Baystate Health accuses Bay State Physical Therapy of willfully infringing its trademarks, and further seeks cancellation of Bay State Physical Therapy’s U.S Registration No. 3,943,252 for “BAY STATE PHYSICAL THERAPY.” In addition to Bay State Physical Therapy, Baystate Health seeks to hold Steven Windwer, Bay State Physical Therapy’s sole officer and director, personally liable. Baystate Health, which runs a number of hospitals and medical practices, asserts that it first began using the BAYSTATE mark in 1976 in association with a wide range of healthcare services, including physical therapy. Baystate Health holds registrations, both state and federal, for various marks that include “BAYSTATE,” including a registration on “BAYSTATE” standing alone. According to the complaint, Bay State Physical Therapy began using the name in August 1995, and Baystate Health first became aware of this use in 2008. At the time, all of Bay State Physical Therapy’s locations were in eastern Massachusetts, which Baystate Health deemed acceptable. In 2010, however, Bay State Physical Therapy applied for a federal registration in which it asserted that, to its knowledge, no one else had the right to use the same or a similar mark in commerce, which Baystate Health asserts was knowingly false. Further, in 2019, BayState Physical Therapy expanded considerably, including into Springfield, Massachusetts, an area Baystate Health operates. Baystate Health asserts common law, state and federal trademark infringement, false designation of origin, violation of M.G.L. c. 93A, and fraud on the PTO.
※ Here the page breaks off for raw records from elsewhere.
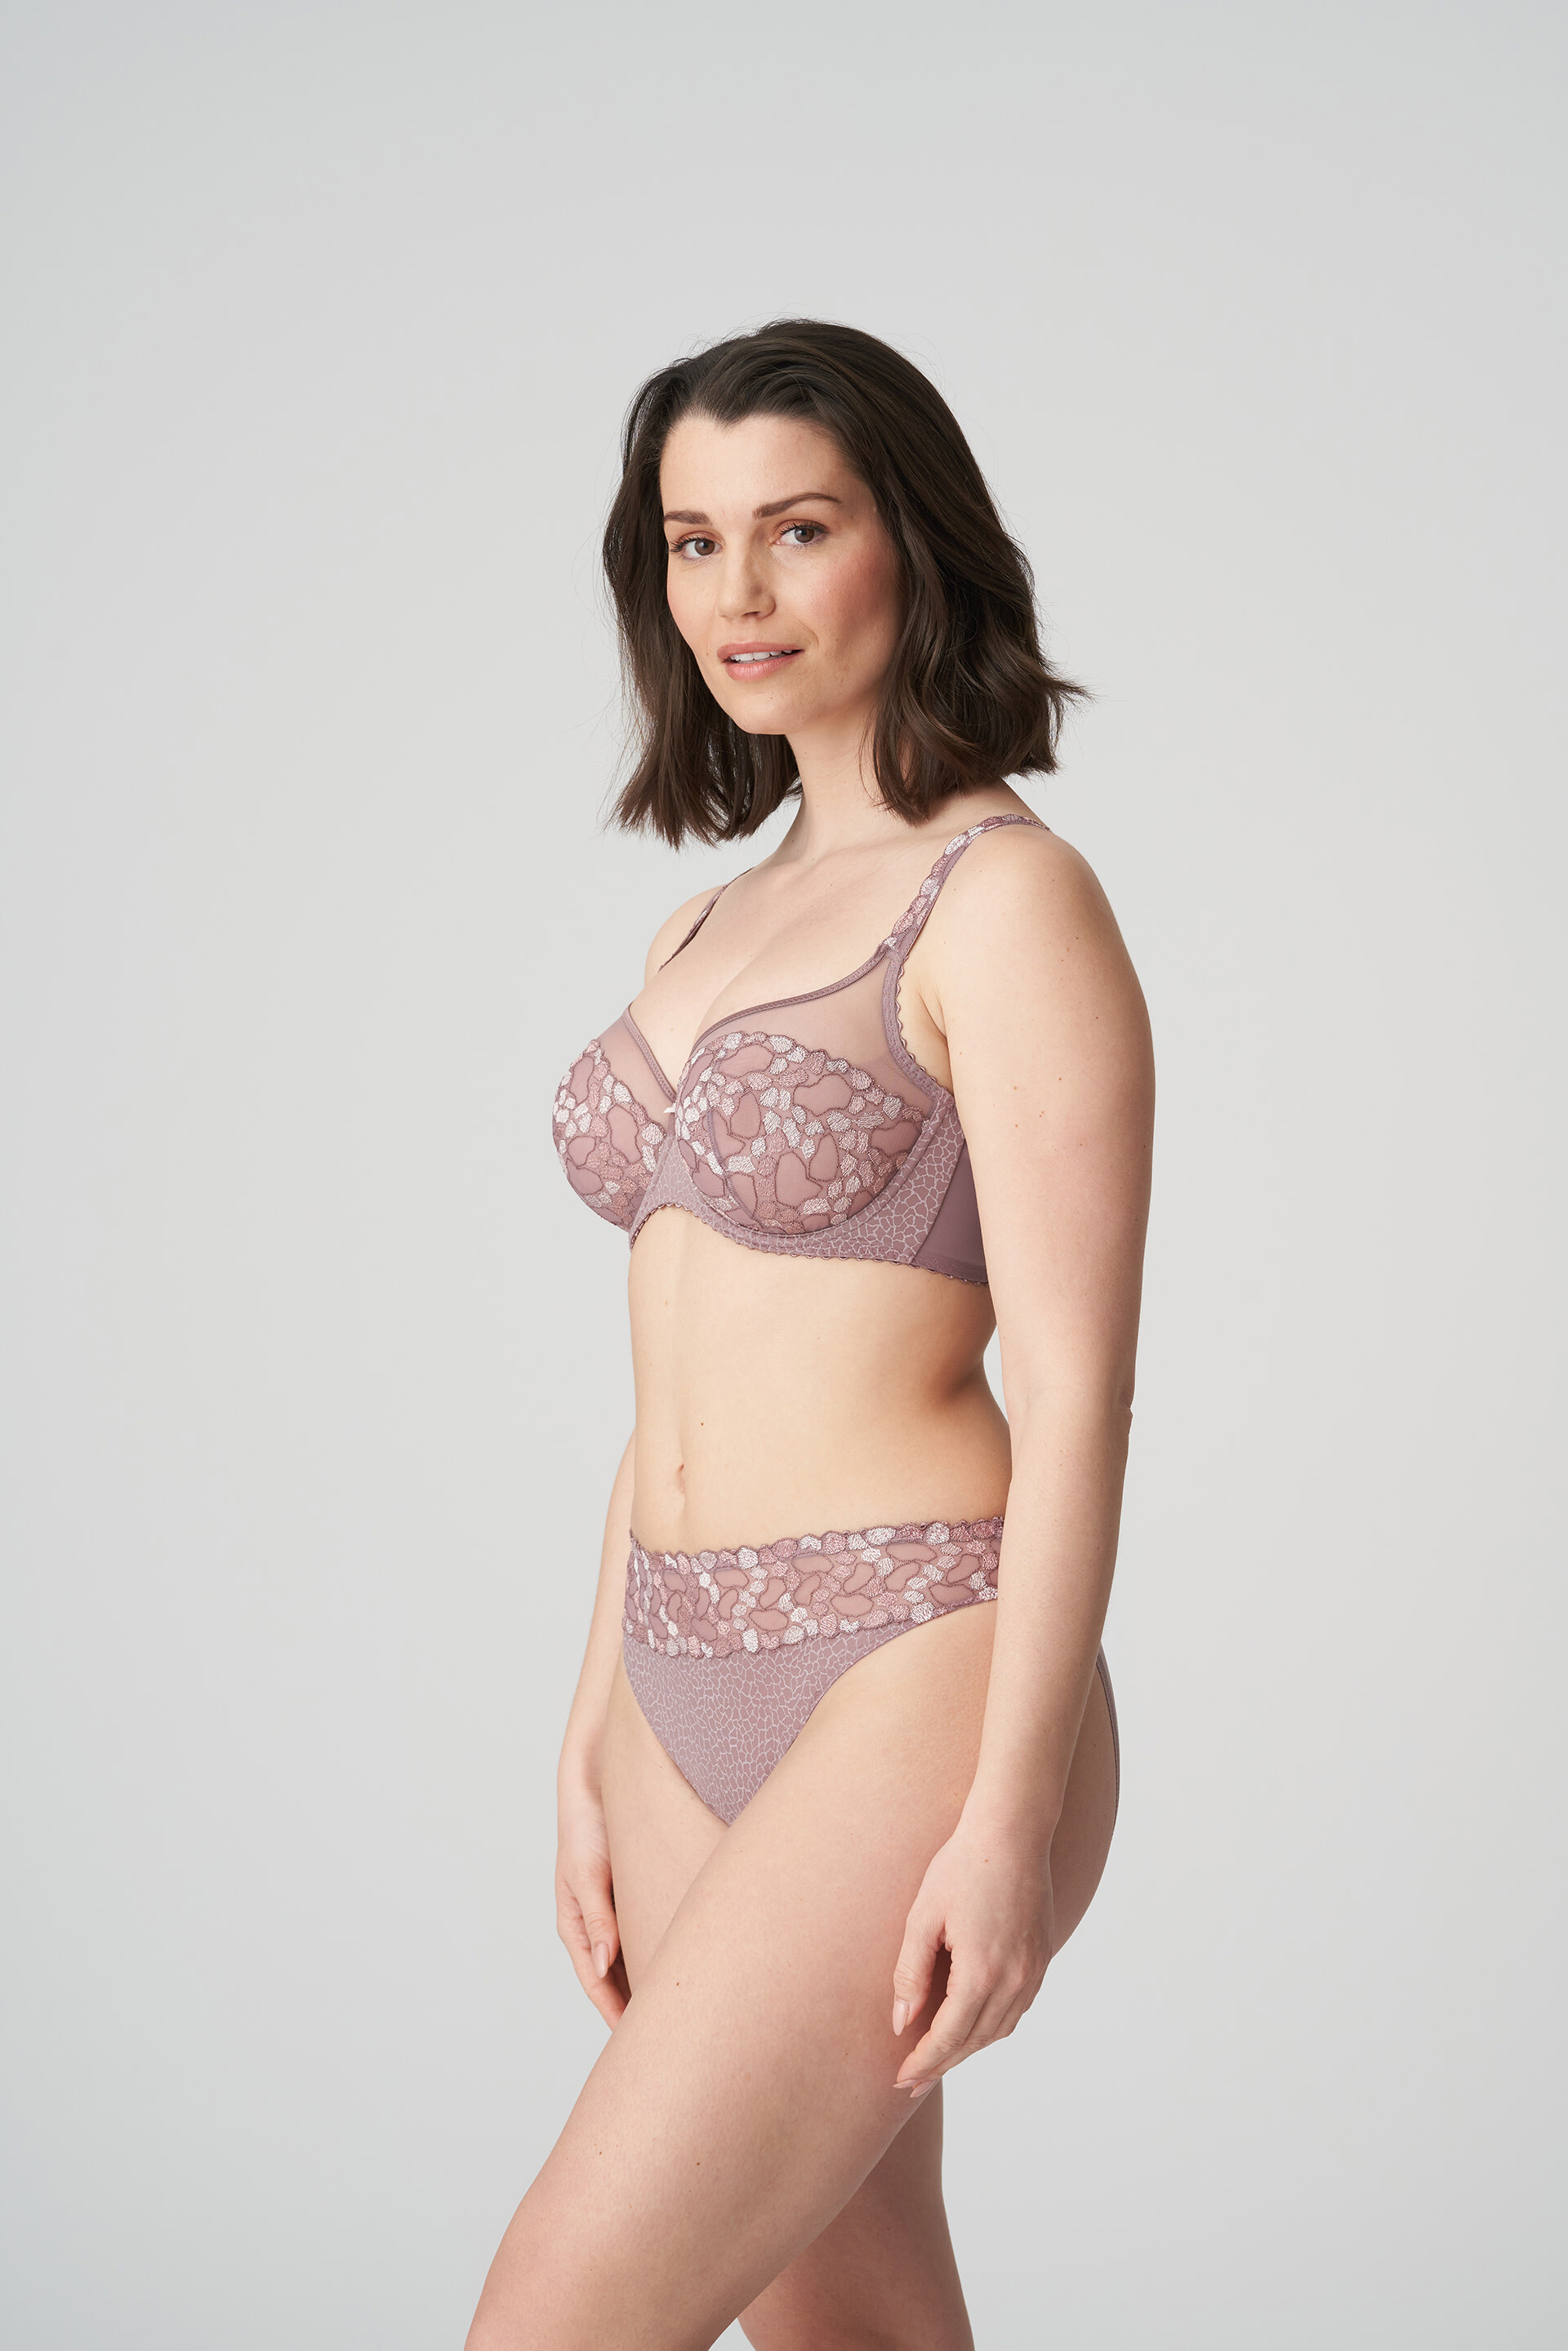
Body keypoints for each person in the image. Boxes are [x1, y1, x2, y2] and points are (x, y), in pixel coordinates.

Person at [467, 320, 1154, 2351]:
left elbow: (1083, 1392)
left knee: (555, 2318)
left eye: (796, 529)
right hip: (671, 1673)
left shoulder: (1006, 901)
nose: (736, 595)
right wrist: (587, 1732)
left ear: (909, 544)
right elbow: (668, 1381)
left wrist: (1013, 1816)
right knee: (850, 2326)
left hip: (914, 1663)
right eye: (693, 542)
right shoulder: (701, 924)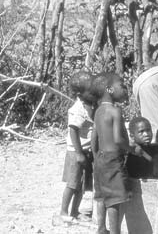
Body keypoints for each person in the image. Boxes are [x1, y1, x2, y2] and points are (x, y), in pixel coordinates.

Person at [90, 72, 151, 234]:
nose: (125, 89)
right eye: (122, 86)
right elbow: (118, 139)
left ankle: (101, 229)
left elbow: (94, 137)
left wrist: (96, 157)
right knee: (115, 200)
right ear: (109, 90)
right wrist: (133, 149)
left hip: (101, 159)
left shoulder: (98, 111)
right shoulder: (115, 111)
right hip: (113, 160)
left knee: (102, 196)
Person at [58, 70, 95, 223]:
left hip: (85, 150)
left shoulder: (90, 104)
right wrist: (79, 153)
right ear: (80, 94)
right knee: (72, 184)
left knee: (80, 185)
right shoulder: (77, 109)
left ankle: (75, 210)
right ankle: (63, 212)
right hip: (76, 152)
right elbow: (73, 130)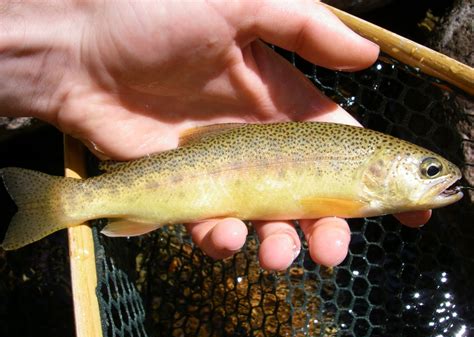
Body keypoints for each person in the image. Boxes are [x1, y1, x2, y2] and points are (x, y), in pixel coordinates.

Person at [0, 0, 430, 270]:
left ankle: (72, 202)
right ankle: (67, 202)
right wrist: (74, 43)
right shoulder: (359, 182)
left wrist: (69, 48)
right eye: (428, 170)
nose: (435, 178)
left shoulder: (361, 163)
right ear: (383, 166)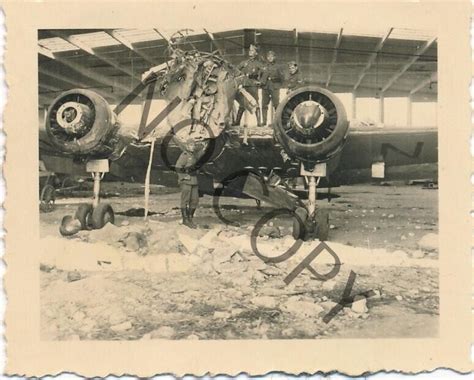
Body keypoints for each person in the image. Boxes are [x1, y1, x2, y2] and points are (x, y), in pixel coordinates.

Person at [235, 44, 264, 127]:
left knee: (255, 103)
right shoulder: (244, 62)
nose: (250, 52)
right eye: (250, 50)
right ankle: (237, 122)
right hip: (245, 85)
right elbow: (236, 70)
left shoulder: (258, 63)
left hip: (253, 85)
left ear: (256, 53)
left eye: (252, 51)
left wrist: (260, 81)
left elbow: (265, 72)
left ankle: (259, 122)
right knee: (242, 103)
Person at [175, 139, 201, 229]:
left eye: (193, 145)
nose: (192, 147)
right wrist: (183, 176)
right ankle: (185, 220)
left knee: (195, 200)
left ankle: (190, 218)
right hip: (186, 181)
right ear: (187, 146)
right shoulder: (184, 155)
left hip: (194, 180)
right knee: (185, 200)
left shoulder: (193, 155)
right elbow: (178, 167)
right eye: (190, 145)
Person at [260, 50, 284, 126]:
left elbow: (282, 78)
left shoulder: (278, 67)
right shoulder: (263, 66)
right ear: (267, 58)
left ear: (274, 57)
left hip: (274, 88)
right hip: (265, 87)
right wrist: (262, 83)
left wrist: (278, 85)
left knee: (276, 105)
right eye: (268, 56)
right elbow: (260, 76)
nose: (270, 58)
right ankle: (264, 122)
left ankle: (277, 122)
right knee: (264, 105)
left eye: (271, 56)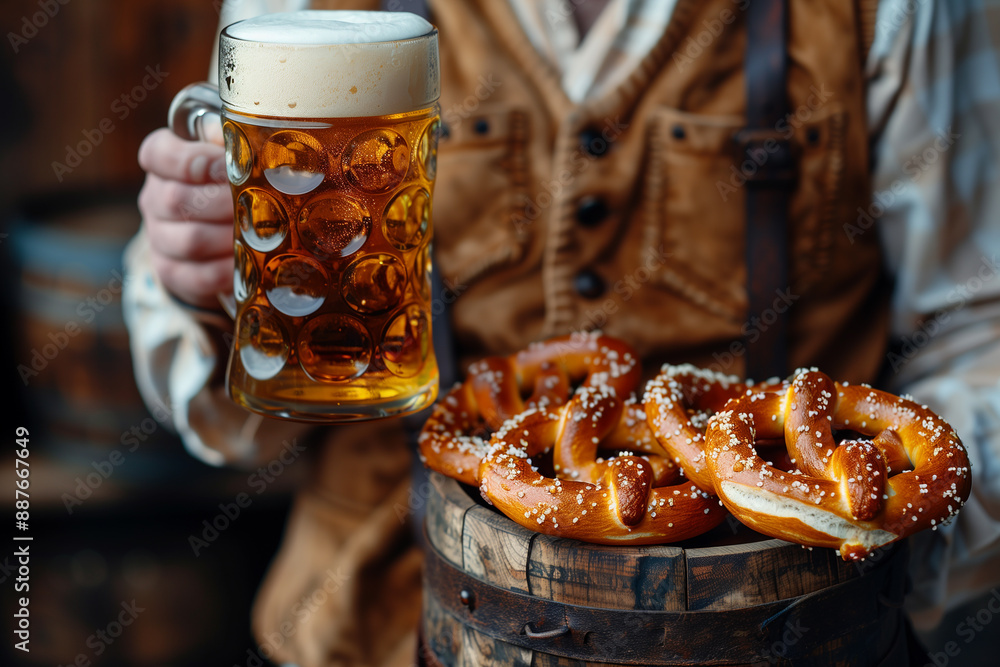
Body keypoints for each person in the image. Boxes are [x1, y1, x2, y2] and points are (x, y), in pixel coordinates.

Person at [126, 0, 1000, 665]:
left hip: (787, 636)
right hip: (365, 626)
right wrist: (205, 293)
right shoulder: (299, 20)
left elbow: (982, 322)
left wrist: (861, 565)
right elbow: (243, 430)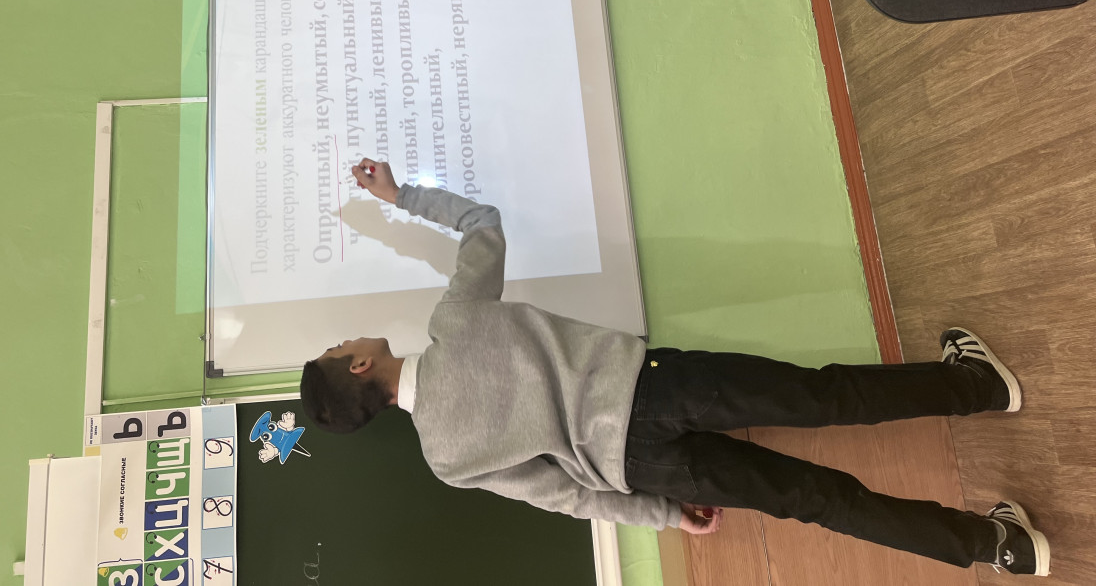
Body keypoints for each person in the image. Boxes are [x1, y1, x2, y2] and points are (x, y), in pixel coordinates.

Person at [300, 158, 1051, 577]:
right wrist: (400, 195)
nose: (346, 339)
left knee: (814, 500)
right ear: (361, 365)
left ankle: (994, 547)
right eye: (340, 346)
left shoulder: (445, 458)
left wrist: (661, 513)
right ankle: (978, 386)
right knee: (823, 395)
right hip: (654, 387)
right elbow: (482, 225)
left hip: (640, 468)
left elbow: (566, 498)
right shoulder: (455, 320)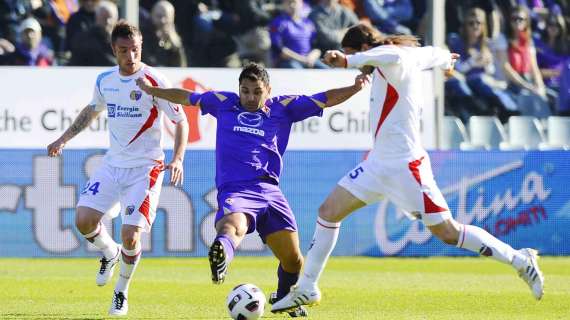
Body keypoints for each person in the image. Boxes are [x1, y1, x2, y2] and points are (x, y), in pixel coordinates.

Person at [271, 23, 545, 314]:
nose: (358, 68)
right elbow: (436, 54)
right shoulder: (403, 57)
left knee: (449, 233)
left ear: (365, 49)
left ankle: (520, 260)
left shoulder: (391, 55)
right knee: (328, 212)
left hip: (406, 167)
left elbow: (388, 55)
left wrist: (347, 60)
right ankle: (308, 286)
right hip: (377, 165)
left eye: (357, 56)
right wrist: (446, 60)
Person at [136, 62, 368, 318]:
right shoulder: (223, 102)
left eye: (256, 91)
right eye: (245, 90)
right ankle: (222, 253)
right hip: (237, 189)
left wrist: (355, 88)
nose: (249, 97)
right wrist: (152, 90)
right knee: (233, 225)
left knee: (294, 261)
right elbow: (186, 97)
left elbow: (323, 99)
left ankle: (283, 297)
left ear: (268, 90)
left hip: (270, 192)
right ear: (239, 89)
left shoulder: (283, 108)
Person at [47, 21, 189, 316]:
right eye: (124, 50)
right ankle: (109, 253)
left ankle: (121, 292)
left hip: (145, 168)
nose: (130, 56)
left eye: (135, 49)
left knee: (131, 236)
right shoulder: (105, 80)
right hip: (113, 165)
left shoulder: (154, 80)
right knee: (83, 220)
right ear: (114, 50)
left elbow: (181, 121)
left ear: (141, 48)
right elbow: (91, 111)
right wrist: (63, 138)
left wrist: (178, 158)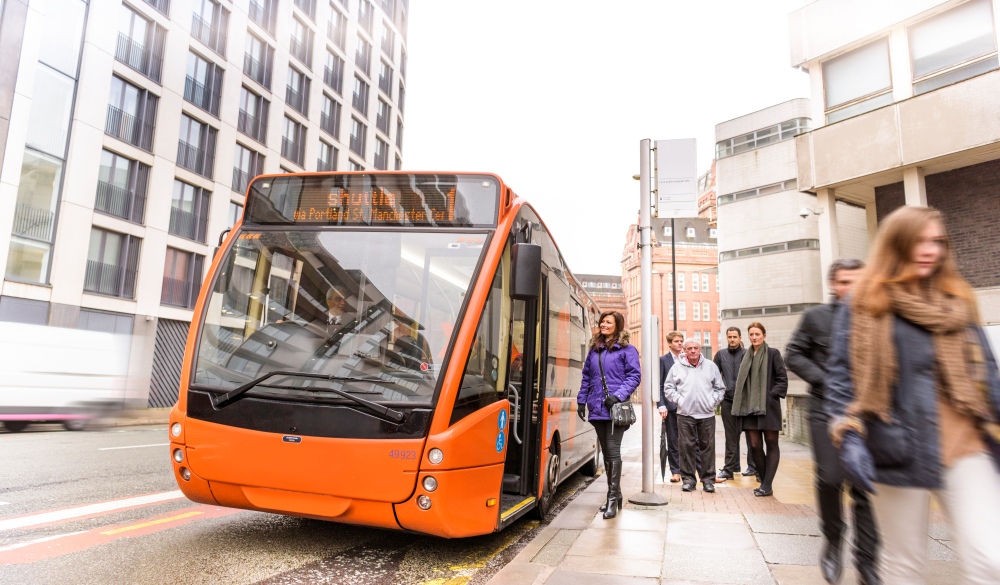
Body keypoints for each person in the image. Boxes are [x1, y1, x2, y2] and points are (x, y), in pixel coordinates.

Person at [826, 206, 1000, 584]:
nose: (930, 250)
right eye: (919, 241)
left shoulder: (957, 298)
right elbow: (841, 375)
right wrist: (847, 430)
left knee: (992, 559)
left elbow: (987, 370)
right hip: (896, 445)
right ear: (896, 244)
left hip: (964, 445)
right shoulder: (863, 301)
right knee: (905, 566)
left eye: (937, 241)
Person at [786, 258, 879, 585]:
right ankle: (833, 539)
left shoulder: (875, 317)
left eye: (856, 280)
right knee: (829, 478)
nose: (850, 287)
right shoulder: (816, 318)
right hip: (825, 408)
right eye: (844, 281)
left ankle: (867, 561)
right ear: (833, 284)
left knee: (865, 486)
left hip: (866, 413)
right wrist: (826, 380)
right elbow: (793, 354)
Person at [577, 310, 641, 519]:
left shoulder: (626, 350)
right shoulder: (594, 350)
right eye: (602, 322)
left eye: (608, 322)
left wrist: (618, 395)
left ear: (617, 326)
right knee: (605, 453)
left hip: (615, 409)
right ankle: (617, 495)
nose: (603, 325)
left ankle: (612, 498)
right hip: (597, 408)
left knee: (613, 452)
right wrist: (581, 400)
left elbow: (634, 376)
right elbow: (586, 376)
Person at [732, 321, 788, 497]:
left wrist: (771, 395)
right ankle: (764, 481)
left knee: (771, 444)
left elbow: (782, 379)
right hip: (749, 408)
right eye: (751, 334)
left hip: (768, 408)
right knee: (755, 446)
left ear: (764, 335)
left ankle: (767, 484)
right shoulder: (745, 356)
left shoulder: (773, 354)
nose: (754, 337)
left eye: (757, 334)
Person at [663, 338, 726, 492]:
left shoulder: (711, 366)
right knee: (686, 447)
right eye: (689, 348)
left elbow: (720, 388)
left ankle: (708, 480)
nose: (692, 351)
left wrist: (712, 402)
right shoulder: (677, 367)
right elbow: (668, 388)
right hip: (685, 414)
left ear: (700, 349)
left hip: (707, 414)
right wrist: (680, 401)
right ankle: (689, 480)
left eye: (695, 348)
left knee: (708, 447)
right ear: (684, 350)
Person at [714, 327, 756, 481]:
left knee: (751, 436)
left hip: (746, 401)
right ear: (727, 338)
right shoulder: (720, 355)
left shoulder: (748, 354)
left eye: (735, 337)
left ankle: (753, 467)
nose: (732, 339)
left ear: (740, 338)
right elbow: (714, 376)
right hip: (728, 401)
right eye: (730, 337)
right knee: (731, 437)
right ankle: (730, 468)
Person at [657, 331, 685, 483]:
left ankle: (688, 469)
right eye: (676, 341)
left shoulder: (686, 359)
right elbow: (659, 384)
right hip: (670, 407)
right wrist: (661, 405)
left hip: (686, 407)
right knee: (673, 439)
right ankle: (675, 471)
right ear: (669, 343)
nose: (680, 344)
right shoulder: (663, 360)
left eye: (681, 341)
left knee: (688, 440)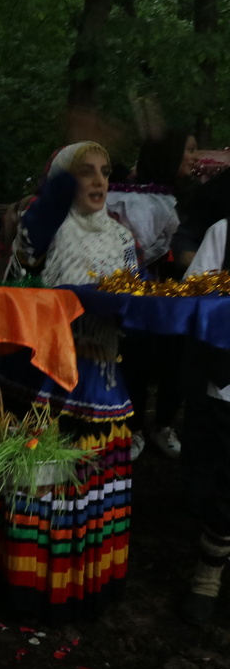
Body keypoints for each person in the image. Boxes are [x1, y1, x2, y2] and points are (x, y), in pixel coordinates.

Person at [0, 141, 136, 621]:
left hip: (102, 380)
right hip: (47, 380)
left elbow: (134, 301)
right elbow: (30, 257)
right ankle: (33, 593)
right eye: (84, 173)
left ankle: (85, 586)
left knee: (93, 488)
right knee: (44, 485)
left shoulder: (121, 238)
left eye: (104, 172)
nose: (97, 181)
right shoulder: (43, 230)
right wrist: (62, 180)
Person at [110, 129, 197, 460]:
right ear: (168, 156)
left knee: (175, 360)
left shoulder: (192, 195)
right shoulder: (133, 199)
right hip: (141, 295)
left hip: (179, 296)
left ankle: (162, 424)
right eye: (187, 149)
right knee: (136, 359)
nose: (194, 156)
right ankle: (130, 429)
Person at [178, 222, 230, 623]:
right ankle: (208, 571)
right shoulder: (225, 233)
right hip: (224, 382)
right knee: (217, 484)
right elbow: (196, 295)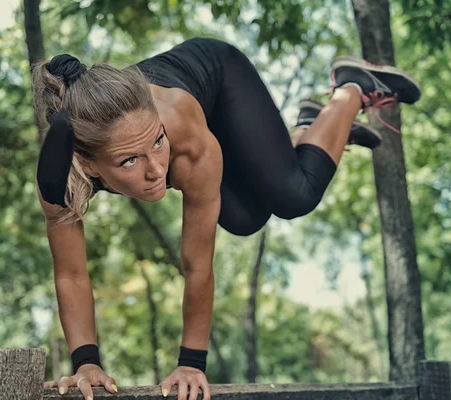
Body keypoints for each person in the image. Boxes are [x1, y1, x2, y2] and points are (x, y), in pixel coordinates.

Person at [33, 37, 420, 400]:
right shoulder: (60, 181)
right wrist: (86, 363)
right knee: (244, 218)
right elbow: (71, 274)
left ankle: (349, 89)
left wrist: (191, 364)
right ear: (87, 163)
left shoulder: (185, 140)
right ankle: (312, 131)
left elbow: (196, 265)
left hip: (220, 76)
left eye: (156, 142)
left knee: (295, 195)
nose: (156, 171)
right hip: (189, 120)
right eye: (129, 161)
Given that “Baystate” seems (to me, at least) to be geographically descriptive of Massachusetts, I am curious to see how this plays out for both parties. Bay State Physical Therapy’s registration is to a design mark that incorporates both design elements and colors, and disclaims the wording absent the design, which may be sufficient to overcome the geographical descriptiveness issue (which was not raised in examination). The case, being in the Springfield Division, is before Judge Mastroianni.